The Rautia is a caste found in the states of Jharkhand, Chhatishgarh and Odisha in India. They were agriculturalist, estate holder and militia under Nagvanshi kings of Chotanagpur.

History and origin 
According to their traditions, the community helped and protect  Rajput prince, who as a reward had given lands in Lohardaga, Jashpur territory. They were agriculturalist, estate holder and militia under the Nagvanshi kings of Chotanagpur.

In 1812 Jagirdar Bakhtar Say along with Parganait Mundal Singh rebelled against excessive tax imposition. They killed tax collector send by Nagvanshi king Govind Nath Shah and defeated an East India Company force. Later they were defeated by company force, captured and hanged in Kolkata.

Subdivision
Rautia have three subdivision Barki, Majhli, Chhotki. The subdivision is based on purity of descent. Barki are of pure descent. Majhli and Chhotki subdivision are descendants of Rautia father and mother of other castes. Offspring were admitted to Majhli group if mother was from Kanwar, Gond and other respectable caste. Offsprings of Rautia father and  women from untouchable caste such as Ganda and Ghasia caste were admitted to Chhotki group.
☆ ☆ ☆ ☆ ☆
• **PROBLEM 1**:
Answer these questions using the text on the Rautia:
(a) In which states of India is the Rautia caste found?
(b) In what year did Bakhtar Say and Mundal Singh rebel against excessive tax imposition?
(c) Which Rautia subdivision is described as being of pure descent?
• **PROBLEM 2**: Carry the text on the Rautia further, continuing on from its final sentence.
The entries that follow bear no relation to the text on the Rautia.

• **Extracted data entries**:
☆ ☆ ☆ ☆ ☆
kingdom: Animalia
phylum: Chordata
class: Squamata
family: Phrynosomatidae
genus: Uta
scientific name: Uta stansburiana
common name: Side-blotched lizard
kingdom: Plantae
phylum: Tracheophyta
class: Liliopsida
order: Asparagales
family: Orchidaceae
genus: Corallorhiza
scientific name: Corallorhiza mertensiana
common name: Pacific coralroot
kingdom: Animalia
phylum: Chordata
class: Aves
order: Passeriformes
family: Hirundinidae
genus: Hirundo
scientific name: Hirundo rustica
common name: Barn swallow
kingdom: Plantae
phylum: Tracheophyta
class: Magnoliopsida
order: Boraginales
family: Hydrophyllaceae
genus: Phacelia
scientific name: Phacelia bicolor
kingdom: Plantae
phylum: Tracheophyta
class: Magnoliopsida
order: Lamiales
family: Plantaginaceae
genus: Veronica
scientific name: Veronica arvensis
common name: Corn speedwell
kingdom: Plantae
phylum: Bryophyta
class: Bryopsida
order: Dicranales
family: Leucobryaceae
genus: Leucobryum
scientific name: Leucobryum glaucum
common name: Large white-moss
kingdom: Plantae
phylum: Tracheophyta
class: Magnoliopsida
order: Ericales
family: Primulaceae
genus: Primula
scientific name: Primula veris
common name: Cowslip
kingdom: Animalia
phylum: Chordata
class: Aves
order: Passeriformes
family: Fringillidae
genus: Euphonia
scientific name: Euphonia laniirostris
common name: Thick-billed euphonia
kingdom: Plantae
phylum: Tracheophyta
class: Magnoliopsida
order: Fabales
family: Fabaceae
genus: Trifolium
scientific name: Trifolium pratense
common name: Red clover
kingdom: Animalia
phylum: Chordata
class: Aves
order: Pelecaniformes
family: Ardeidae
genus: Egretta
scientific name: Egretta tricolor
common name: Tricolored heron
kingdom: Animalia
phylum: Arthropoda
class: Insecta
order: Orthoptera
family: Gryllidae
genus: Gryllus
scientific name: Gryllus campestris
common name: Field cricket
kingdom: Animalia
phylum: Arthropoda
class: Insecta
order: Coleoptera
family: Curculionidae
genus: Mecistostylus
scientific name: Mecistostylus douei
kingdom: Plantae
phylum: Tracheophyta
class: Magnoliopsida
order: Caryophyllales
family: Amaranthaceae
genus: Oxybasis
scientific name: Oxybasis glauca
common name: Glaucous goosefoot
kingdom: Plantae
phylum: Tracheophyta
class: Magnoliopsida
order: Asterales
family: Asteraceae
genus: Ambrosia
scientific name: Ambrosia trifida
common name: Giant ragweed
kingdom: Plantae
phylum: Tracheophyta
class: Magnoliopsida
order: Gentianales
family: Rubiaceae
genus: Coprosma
☆ ☆ ☆ ☆ ☆
• **RIGHT ANSWER 1**:
(a) Jharkhand, Chhatishgarh and Odisha.
(b) 1812.
(c) Barki.

• **RIGHT ANSWER 2**:
Present circumstances
They speak the Sadri dialect of Hindi. They have titles like Ganjhu, Baraik, Kotwar, Sai  and Singh.
The Rautia are divided into three sub-groups, the Bargohri or pure Rautia,  the Majhgohri and chhot gohri. This is also divided into gotras (subdivision): Barwan (wild dog), Baghel (tiger), Bira (hawk), Jogi, Kansi (Kans grass), Katwar, Kharakwar, Kharsyal (deer), Khumbhoj, Kumhar (potter), Lathoor,  Majhi, Nag (Cobra), Rukhi (Squirrel), Sand (bull), Sonwani (gold water) etc. Marriage is forbidden within same clan and allowed within different clans. These groups are endogamous, with the former considering itself superior over the other.  It is said that the Majhli and Chhotki were the descendants of Rautia fathers and mothers of other castes. Traditionally and primarily they are cultivators. They also gather fruits and tubers from the jungles nearby. A small number have begun to emigrate to towns and cities such as Ranchi.

Culture
The traditional festivals of Rautia are Karam, Jitiya, Nawakhani and Diwali. The traditional dances of Rautia are Jhumar , Domkach and Paiki.

Official classification
Rautia are included in list of Other Backward Class in Jharkhand, Chhattisgarh and Odisha.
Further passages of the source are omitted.